消費者の購買行動を説明する際、長年使われてきたのが「AIDMAモデル」です。
Attention(注意)、Interest(興味)、Desire(欲求)、Memory(記憶)、Action(行動)という5段階の流れは、まさにマスマーケティング時代の購買プロセスを象徴してきました。
しかし、近年の消費行動を見ていると、このような“直線的な購買プロセス”では説明しきれないケースが増えてきました。

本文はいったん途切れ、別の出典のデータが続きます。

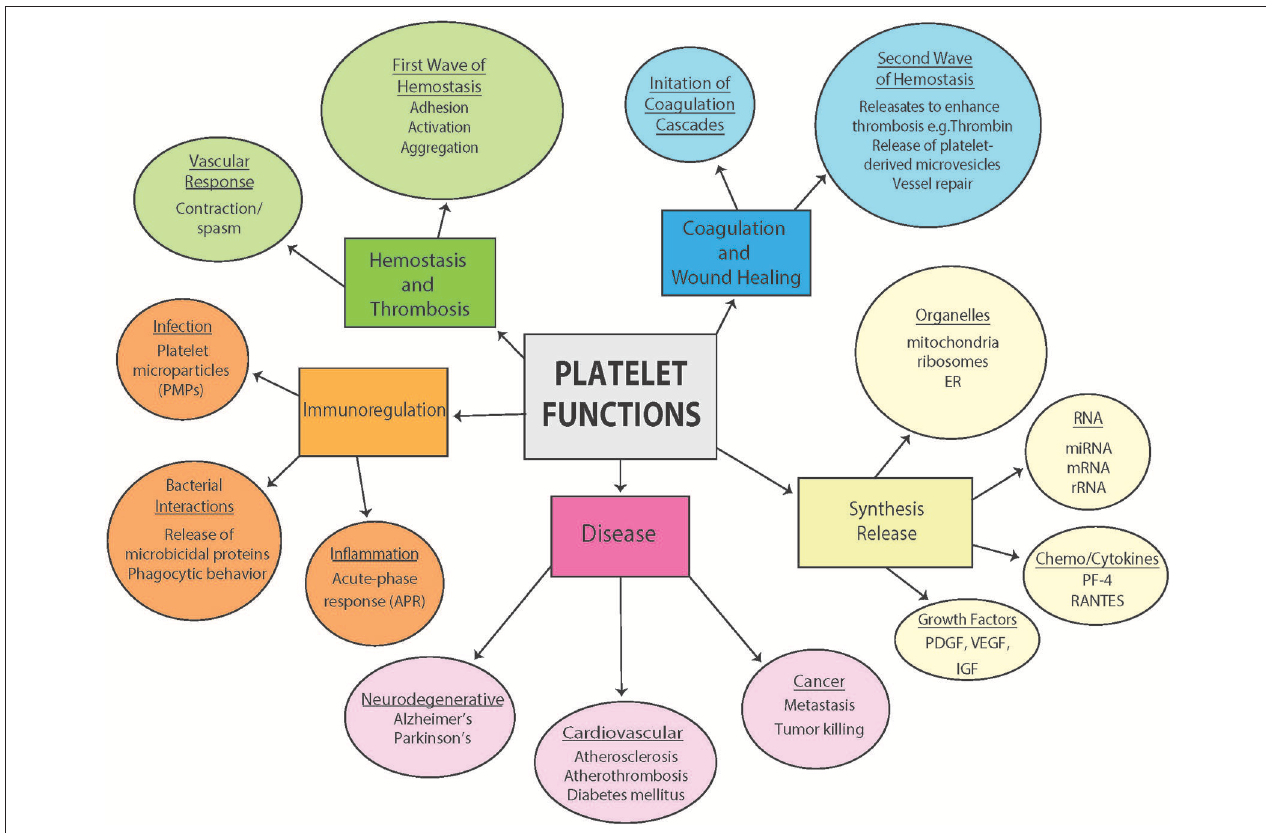
FIGURE 1 | Diversity of platelet function. Highlighted are some of the diverse pathophysiological functions of platelets both in health and disease from hemostasis and thrombosis to contributions to disease. Included are also a section outlining diverse synthesis and release of platelets and important involvement in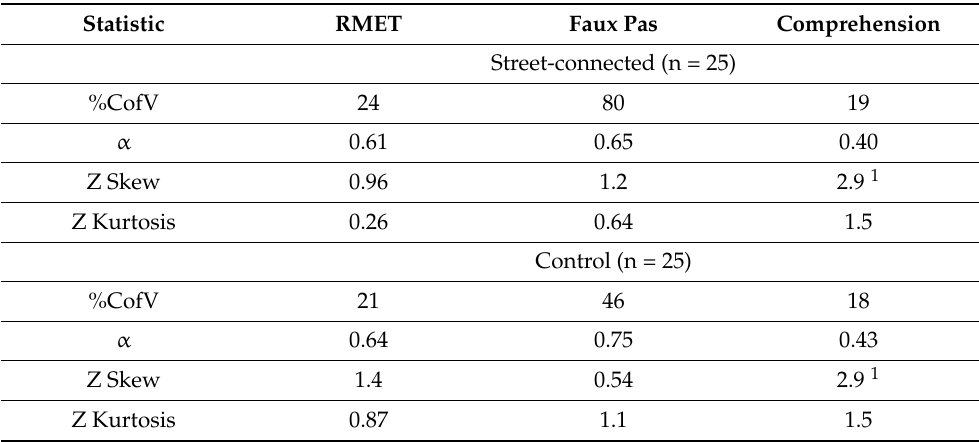
Table 1. Psychometric properties of the of theory of mind tasks and verbal comprehension in the matched pairs of street-connected and control participants. Statistic RMET Faux Pas Comprehension Street-connected (n = 25) %CofV 24 80 19 α 0.61 0.65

たとえば、「SNSで流れてきたコスメが可愛かったから即購入」「話題のカフェに行ってみたかったから予約」「このブランド、なんとなく世界観が好きだから選んだ」といった行動。そこには、「〇〇が欲しいから情報を探した」ではなく、むしろ「目に入ったから欲しくなった」という流れが存在します。
つまり、消費財においては、“ニーズ”が必ずしも明確な目的から生まれるものではなく、時に“手段”としてのニーズが“目的”化しているのです。
「癒されたい」「変化を感じたい」「誰かと共感したい」といった抽象的な感情が先にあり、その感情を満たす行動や商品が“目的”になる。
この構造は、医薬品などの機能的商材とは大きく異なります。
医薬品の場合、ウォンツはあくまで治療という明確な目的を達成するための「手段」です。選択はガイドラインやエビデンスに基づき、感情や共感ではなく、合理性と制度に根ざしています。
一方で消費財は、ウォンツが目的そのものになり得る。
そのため、行動変容モデルも変化せざるを得ません。
このような変化に対応するかたちで、近年はAIDMAの派生モデルも数多く登場しています。
たとえば、AISAS(検索→共有を含む)、ULSSAS(共感→検索→購入→シェア→共感のループ)、SIMA(Sympathy→Interest→Memory→Action)などです。
これらはすべて、「目的と手段が入れ替わる」現代の消費スタイルに合わせ、より循環的で感情主導型のフレームへと進化しようとする動きといえます。
ニーズはもはや、与えられた課題に対する“解決策を探す起点”ではありません。
生活者自身が「こういう気分でいたい」「こうありたい」と感じる、その瞬間に立ち上がる“自己目的化された欲求”なのです。
私たちがマーケティングを考えるとき、行動モデルそのものの前提を問い直す必要があるようです。